Juno
Als een zalige warme bries komt 'Juno' onze zalen binnenruisen, een heerlijke Amerikaanse indie die - in navolging van 'Little Miss Sunshine' vorig jaar - in de VS uitgroeide tot een fenomeen.
In Hollywood blíjven de marketeers zich het hoofd breken over het onwaarschijnlijke succes van deze voor een spotprijs gedraaide komedie - 'Juno' lijkt niet weg te slaan uit de toptien van de box office en als kers op de taart haalde hij vorige week vier belangrijke Oscarnominaties binnen - maar eigenlijk hoef je de verklaring niet ver te zoeken: iedereen kan zich wel in één van de prachtig uitgetekende hoofdpersonages herkennen.
Vrouwen met een onvervulde kinderwens zullen meevoelen met de wanhopige Vanessa (Jennifer Garner), de melancholische dertigers onder ons mogen verbroederen met de in horror-dvd's en rockmuziek troost zoekende Mark (Jason Bateman), en we duimen allemáál voor de brutaalgebekte zestienjarige zwangere scholiere Juno (Ellen Page), die eerst met een gele hamburgerfoon naar een abortuskliniek belt ('It's for a hasty abortion') maar uiteindelijk beslist om haar baby af te staan voor adoptie.

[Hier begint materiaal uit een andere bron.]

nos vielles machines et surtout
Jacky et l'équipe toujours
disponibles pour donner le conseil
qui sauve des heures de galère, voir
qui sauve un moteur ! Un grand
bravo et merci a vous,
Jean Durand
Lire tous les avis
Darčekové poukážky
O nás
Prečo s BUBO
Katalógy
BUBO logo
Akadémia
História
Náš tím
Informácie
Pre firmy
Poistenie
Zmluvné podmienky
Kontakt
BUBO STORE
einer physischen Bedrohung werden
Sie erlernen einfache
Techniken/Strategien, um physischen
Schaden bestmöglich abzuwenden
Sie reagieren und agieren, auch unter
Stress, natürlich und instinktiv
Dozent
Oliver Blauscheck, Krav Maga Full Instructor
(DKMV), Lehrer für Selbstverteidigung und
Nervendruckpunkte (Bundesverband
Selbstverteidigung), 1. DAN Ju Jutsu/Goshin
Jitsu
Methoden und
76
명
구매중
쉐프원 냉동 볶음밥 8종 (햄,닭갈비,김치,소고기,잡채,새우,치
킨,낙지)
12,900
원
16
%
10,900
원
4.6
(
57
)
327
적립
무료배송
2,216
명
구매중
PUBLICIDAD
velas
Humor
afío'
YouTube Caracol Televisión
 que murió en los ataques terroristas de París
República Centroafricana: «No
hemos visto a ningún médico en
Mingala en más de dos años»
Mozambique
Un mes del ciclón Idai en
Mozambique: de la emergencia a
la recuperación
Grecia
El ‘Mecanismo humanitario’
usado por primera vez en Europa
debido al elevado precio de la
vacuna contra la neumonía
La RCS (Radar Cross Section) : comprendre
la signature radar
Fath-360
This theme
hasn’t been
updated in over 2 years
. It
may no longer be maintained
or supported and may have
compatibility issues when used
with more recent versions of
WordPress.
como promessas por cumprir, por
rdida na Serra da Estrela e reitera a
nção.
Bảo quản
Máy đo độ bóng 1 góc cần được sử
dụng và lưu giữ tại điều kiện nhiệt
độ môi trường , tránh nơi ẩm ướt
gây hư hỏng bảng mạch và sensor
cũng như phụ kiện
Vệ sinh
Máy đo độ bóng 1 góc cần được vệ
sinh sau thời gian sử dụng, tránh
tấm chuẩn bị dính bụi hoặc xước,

En dit juweeltje beschikt nog over een hoop andere troeven: het frisse, met knisperende dialogen gekruide scenario van ex-stripper Diablo Cody ontwijkt prachtig de clichés van de doorsnee tienerkomedie en raakt onverwachts ultragevoelige zenuwknopen, Jason Reitman staat opnieuw te regisseren in zijn licht-sarcastische 'Thank You For Smoking'-modus, en Ellen Page is een schatje. En laat ons eerlijk wezen: een film met Mott the Hoople op de soundtrack kan nooit helemáál slecht zijn.